那苍头却不看他,那眼一扫程千里身后站在街上的众人,最后停留在拓跋朝光的身上,哼了一声道:好贼子,找来的帮手来么?
程千里大奇,顺着那苍头的目光转头看去,指着拓跋朝光,又回过头来问那苍头道:你见过他?又问拓跋朝光:你来过这家铺子?
拓跋朝光和那苍头同时道:没有!
程千里一双铜铃大眼瞪着那苍头道:既然没见过,又何来贼子?何来找帮手云云?
苍头怒道:料想你们都是这贼厮找来的帮手,劝你们休要被他蒙蔽,替西海饵药出头,能得什么好?
江朔知道饵药是吐蕃人对留在西海的党项羌人的蔑称,心道这苍头怎么如此无礼,果然那边拓跋朝光勃然大怒,叱道:好狗贼!你说甚?
那苍头又扫了一眼众人,道:小贼,快滚吧!你看看你这找的都是些什么帮手?老的老,小的小,居然还有妇人啧啧啧,进去也只有挨打的份。
独孤湘原本插着手在一边看戏,听这苍头竟然把她和爷爷阿娘都编排了一遍,不禁大怒,道:你自己长得獐头鼠目,三分像人七分像鬼的歪瓜裂枣,倒编排起我来了?
那苍头嘴上功夫倒好,丝毫不让地道:你好看,你是天仙下凡,怎么给贱民做打手?我看你这灰头土脸的,又如此瘦弱,几天没吃一顿饱饭了吧?
其实众人这副灰头土脸的尊容是程千里刚刚造成的,独孤湘的穿着也并非破烂衣衫,她拍着身上的尘土,道:我哪里灰头土脸了!还不是你们家门楼不结实?撒了我们一脑门子灰?
江朔劝道:湘儿,你和一个苍头一般见识做什么?
独孤湘却一把抓过江朔,拿袖子掸土,对那苍头道:睁开你的狗眼看看,这衣衫可是上等绫缎的。
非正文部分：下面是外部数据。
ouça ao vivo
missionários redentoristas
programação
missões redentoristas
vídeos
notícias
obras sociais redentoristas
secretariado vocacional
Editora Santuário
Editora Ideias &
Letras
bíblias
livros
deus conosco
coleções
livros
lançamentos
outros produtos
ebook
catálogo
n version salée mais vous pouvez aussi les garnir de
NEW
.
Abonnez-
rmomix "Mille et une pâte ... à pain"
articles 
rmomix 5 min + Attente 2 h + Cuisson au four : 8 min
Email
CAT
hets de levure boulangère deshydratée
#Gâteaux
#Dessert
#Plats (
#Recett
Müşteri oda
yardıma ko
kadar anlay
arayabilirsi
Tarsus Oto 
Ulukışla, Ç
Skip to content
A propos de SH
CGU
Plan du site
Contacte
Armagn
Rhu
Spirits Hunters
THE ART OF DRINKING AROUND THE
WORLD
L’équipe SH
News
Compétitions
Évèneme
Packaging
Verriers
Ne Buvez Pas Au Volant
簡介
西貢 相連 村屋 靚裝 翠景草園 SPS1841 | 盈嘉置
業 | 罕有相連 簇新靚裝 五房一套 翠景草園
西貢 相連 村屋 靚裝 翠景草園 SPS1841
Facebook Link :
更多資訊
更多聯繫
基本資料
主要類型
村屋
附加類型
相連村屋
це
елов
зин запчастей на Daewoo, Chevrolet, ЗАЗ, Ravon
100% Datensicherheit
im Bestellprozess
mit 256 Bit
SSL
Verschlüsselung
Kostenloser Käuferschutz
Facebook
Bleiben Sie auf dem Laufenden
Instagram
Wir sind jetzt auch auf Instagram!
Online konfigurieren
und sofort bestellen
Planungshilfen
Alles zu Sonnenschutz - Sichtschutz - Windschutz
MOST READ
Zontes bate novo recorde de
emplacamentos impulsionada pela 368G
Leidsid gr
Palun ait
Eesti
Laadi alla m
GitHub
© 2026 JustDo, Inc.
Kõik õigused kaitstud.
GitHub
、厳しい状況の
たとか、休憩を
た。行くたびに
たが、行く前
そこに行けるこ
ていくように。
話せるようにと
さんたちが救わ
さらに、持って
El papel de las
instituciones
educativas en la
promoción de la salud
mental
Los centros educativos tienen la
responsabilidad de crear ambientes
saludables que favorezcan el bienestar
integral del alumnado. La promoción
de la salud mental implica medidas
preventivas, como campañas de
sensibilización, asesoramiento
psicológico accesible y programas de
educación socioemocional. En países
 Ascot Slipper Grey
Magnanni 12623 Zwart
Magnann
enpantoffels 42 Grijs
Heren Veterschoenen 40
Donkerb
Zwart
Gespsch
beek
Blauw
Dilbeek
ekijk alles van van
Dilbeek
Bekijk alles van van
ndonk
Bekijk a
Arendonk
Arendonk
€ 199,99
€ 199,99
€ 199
江朔的衣衫是浑惟明置办的,确实是上等的面料,但他一路摸爬滚打,又是下河又是钻山,哪里还看得出半分华贵的模样?
那苍头却别过头去,道:那里来的小疯子就要退回门内。
独孤湘纵身一跃,向大门冲来,那苍头在门内道:啊哟,疯子发癫了!快掩门,快掩门!
门内显然还有别的苍头,众人在门后推动大门就要重新闭户,但独孤湘伸手何等快,她从空空儿那里得来的内力虽然已经还回去了,但穿星步的神妙轻功还在。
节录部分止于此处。